Avatar: Rambo in Reverse
If you can get a theater full of people in Kentucky to stand and applaud the defeat of their country in war, then you've got some amazing special effects.
I just left opening night of James Cameron's gazillion-dollar epic film Avatar. The reviews were right. The plot is laughably cliched. And the special effects are the most jaw-dropping you've ever seen. What I wasn't quite ready for was the preachiness of the propaganda.
The medium was George Lucas; the message Che Guevara. At one point in the movie, Southern Seminary student Daniel Patterson turned to me and said, "This is Perelandra meets Jurassic Park." Yes, and then it became Rambo… in reverse.
First of all, from the preemptive war talk to the "blood for oil" theme to the napalm in the jungles to the "shock and awe," the film couldn't have been less nuanced. The American military was pure evil, while the Pandoran tribespeople were nature-loving, eco-harmonious, wise Braveheart smurf warriors.
Now, when it comes to issues of war and peace, I don't mind a message to the movie. American citizens can and do disagree about whether Vietnam or the Iraq War were right. Christians disagree about whether these wars were just (and many would argue they were just but unwise).
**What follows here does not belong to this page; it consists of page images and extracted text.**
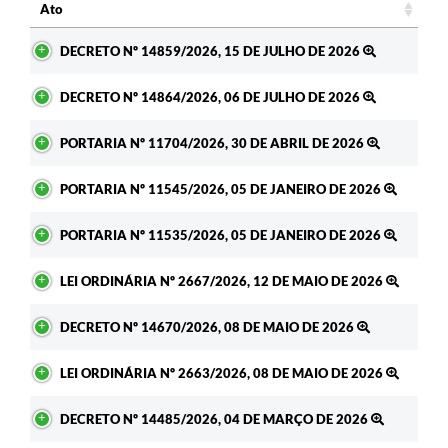
Ato
Ato
DECRETO Nº 14859/2026, 15 DE JULHO DE 2026
DECRETO Nº 14864/2026, 06 DE JULHO DE 2026
PORTARIA Nº 11704/2026, 30 DE ABRIL DE 2026
PORTARIA Nº 11545/2026, 05 DE JANEIRO DE 2026
PORTARIA Nº 11535/2026, 05 DE JANEIRO DE 2026
LEI ORDINÁRIA Nº 2667/2026, 12 DE MAIO DE 2026
DECRETO Nº 14670/2026, 08 DE MAIO DE 2026
LEI ORDINÁRIA Nº 2663/2026, 08 DE MAIO DE 2026
DECRETO Nº 14485/2026, 04 DE MARÇO DE 2026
Some who believe the wars were warranted and just still oppose some of the tactics used. And most who oppose going to war in some of these places, still hope for their country to win those wars once they're entered.
For this film, there was no argument here, no appeal, no real narrative though. Just propaganda mediated through some "shock and awe" technology.
And in the end, a group of people (including some, I'm sure, who love the counter-propaganda on their local country music station about such things) stood and applauded as the "wicked" U.S. military went down, quite literally, in flames.
Of course, James Cameron is the same man whose moving images and music caused theaters full of "family values" Christians to tear up and cheer two teenagers fornicating in an abandoned car on the RMS Titanic.
Despite my eye-rolling here, I'm not really all that bothered. Propaganda isn't dangerous, after all, when we know it's propaganda.
Still, movies of all sort ought to remind us of the power of images, and what they can lead us to think and feel. Wonder how much propaganda we're latching on to without ever even knowing it's there?